• [Required action]: Every line in the records below that holds the word "justify" is to be copied.

• [Recorded information]:

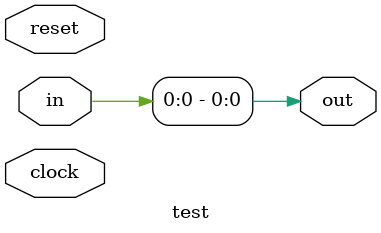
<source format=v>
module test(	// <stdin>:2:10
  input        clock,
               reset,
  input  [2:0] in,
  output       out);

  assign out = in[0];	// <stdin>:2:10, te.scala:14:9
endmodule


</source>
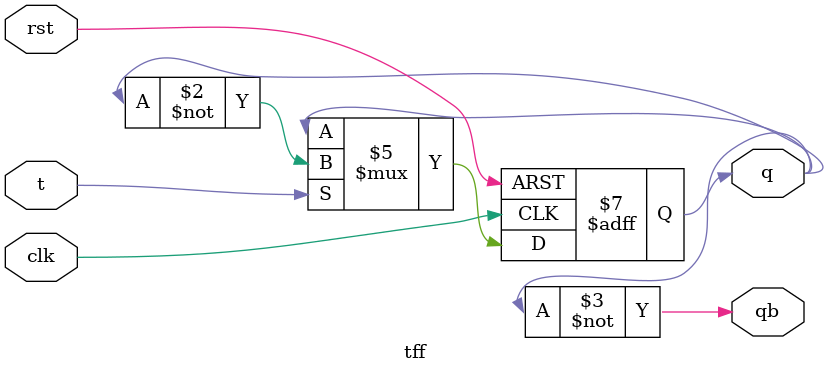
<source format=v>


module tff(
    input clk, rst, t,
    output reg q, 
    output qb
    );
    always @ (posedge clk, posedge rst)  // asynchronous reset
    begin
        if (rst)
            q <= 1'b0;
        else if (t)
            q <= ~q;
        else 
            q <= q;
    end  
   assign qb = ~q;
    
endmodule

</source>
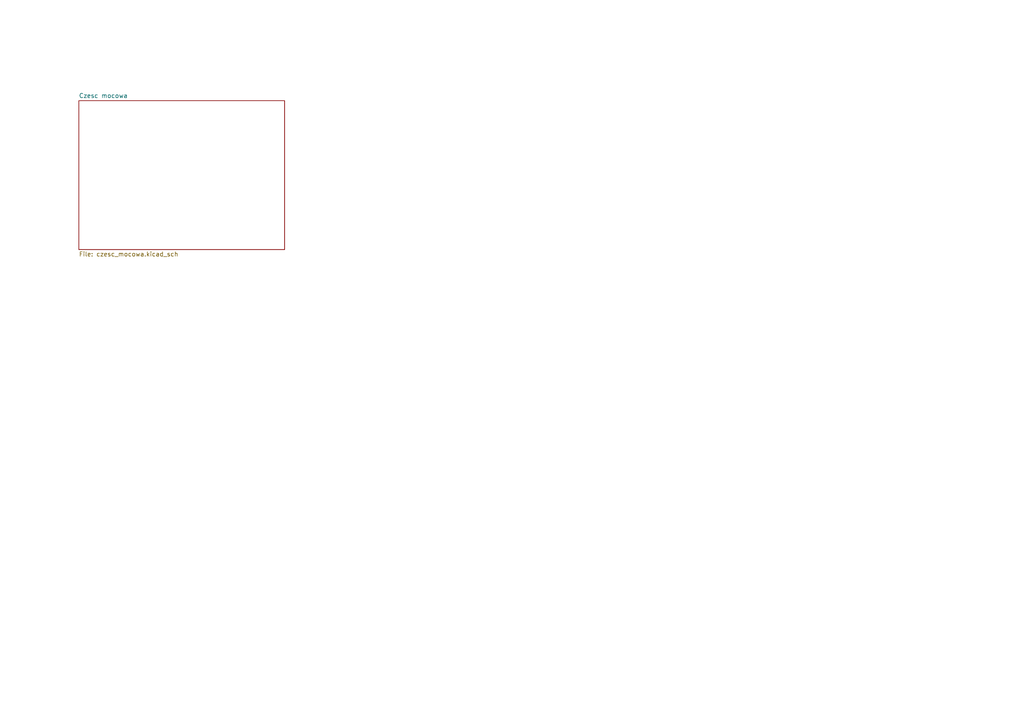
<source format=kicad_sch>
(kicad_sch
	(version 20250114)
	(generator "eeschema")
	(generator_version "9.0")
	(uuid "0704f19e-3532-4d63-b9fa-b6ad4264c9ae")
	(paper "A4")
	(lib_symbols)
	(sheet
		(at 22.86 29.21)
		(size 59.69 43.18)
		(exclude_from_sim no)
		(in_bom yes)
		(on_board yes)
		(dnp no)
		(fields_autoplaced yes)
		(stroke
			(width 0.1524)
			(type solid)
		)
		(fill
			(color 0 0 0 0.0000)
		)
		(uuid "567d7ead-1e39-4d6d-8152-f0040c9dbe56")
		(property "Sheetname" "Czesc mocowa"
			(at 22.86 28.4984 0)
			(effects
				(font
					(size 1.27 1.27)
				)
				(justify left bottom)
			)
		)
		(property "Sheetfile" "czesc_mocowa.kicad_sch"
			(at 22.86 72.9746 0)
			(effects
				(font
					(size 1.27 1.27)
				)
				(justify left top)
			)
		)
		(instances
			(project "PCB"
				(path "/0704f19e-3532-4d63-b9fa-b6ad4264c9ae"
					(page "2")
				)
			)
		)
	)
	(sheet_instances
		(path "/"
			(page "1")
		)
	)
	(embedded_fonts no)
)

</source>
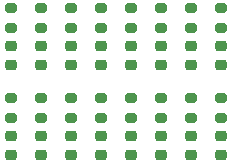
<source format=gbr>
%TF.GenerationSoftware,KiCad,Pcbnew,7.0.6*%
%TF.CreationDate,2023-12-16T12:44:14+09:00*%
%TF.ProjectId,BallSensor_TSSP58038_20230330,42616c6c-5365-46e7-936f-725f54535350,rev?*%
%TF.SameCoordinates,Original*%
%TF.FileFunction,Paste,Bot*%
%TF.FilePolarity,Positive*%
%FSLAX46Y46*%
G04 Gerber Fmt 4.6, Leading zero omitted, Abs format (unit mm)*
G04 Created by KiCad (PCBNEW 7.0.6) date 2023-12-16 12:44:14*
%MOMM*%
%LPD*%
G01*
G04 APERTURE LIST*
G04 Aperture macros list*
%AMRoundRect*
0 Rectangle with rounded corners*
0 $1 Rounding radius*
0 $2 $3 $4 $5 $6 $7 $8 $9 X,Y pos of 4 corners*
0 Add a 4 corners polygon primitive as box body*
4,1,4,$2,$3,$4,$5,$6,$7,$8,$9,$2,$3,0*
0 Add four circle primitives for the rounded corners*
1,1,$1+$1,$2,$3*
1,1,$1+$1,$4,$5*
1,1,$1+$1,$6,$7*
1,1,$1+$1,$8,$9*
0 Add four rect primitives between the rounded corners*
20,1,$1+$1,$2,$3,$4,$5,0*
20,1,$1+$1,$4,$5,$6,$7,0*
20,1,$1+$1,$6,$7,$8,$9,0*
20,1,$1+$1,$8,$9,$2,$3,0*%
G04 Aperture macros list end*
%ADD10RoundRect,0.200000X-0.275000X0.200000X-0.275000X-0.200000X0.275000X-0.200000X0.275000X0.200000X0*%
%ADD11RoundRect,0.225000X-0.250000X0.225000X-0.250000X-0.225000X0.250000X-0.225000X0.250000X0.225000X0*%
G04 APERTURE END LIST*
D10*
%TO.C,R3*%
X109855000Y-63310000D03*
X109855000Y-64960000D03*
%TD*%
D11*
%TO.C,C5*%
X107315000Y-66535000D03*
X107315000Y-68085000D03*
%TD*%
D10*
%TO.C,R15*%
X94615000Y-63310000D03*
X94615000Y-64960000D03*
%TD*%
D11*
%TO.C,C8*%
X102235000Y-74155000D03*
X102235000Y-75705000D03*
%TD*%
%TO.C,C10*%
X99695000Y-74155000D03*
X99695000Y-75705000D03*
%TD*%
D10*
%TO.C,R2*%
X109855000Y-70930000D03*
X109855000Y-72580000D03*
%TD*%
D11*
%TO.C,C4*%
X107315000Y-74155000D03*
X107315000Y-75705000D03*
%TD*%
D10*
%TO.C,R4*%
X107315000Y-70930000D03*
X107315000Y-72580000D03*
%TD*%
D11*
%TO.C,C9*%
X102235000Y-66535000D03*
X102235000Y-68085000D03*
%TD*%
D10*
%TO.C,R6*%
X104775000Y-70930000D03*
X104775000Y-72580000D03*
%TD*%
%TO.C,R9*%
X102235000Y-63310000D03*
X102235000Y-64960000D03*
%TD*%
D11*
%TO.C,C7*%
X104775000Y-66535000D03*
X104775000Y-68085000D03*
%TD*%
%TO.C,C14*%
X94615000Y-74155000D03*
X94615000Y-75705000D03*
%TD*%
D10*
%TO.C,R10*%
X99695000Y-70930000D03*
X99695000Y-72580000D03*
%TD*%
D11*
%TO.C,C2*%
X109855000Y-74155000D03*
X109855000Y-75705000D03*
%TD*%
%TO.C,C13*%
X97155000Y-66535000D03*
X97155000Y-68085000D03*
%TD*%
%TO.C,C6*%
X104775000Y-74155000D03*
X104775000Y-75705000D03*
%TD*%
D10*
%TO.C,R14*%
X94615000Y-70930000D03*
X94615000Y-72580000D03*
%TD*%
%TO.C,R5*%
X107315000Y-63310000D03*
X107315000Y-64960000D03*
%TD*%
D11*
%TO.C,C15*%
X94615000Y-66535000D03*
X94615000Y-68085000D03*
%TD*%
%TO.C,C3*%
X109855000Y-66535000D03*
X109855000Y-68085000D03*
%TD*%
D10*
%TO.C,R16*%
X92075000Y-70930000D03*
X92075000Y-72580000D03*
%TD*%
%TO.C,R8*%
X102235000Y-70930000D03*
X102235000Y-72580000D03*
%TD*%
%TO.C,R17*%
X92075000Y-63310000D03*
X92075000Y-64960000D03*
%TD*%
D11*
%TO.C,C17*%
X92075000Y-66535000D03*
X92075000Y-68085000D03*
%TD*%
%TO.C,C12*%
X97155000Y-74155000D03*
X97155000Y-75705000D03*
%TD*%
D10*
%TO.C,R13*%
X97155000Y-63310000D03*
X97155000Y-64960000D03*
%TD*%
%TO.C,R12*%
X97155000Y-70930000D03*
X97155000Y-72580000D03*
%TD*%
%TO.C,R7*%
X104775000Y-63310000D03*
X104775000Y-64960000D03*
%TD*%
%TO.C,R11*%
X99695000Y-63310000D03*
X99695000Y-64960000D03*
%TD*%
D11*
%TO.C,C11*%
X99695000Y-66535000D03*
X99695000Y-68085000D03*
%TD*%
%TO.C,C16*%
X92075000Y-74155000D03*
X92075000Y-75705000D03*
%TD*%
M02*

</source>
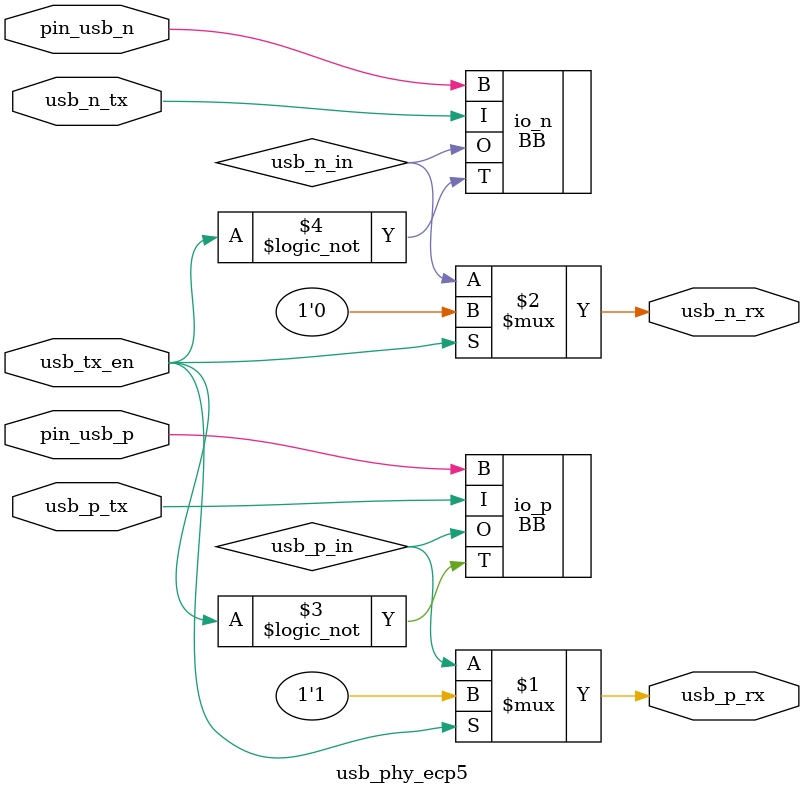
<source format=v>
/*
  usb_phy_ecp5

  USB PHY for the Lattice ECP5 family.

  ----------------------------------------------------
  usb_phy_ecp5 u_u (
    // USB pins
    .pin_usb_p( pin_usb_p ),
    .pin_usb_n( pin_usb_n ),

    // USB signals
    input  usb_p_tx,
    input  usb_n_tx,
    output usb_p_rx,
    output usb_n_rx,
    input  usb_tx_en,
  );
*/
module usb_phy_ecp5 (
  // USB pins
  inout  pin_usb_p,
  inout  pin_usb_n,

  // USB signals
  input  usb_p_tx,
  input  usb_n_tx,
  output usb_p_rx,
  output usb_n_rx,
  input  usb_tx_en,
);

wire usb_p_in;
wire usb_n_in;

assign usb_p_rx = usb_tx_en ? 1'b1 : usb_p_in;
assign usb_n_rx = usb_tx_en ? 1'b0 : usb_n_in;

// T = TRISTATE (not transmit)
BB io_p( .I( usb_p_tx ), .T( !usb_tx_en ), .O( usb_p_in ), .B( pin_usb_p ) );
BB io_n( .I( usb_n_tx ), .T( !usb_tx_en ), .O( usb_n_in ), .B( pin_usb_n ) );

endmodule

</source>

• [Answer to this exercise]:
				(justify left bottom)
				(justify left top)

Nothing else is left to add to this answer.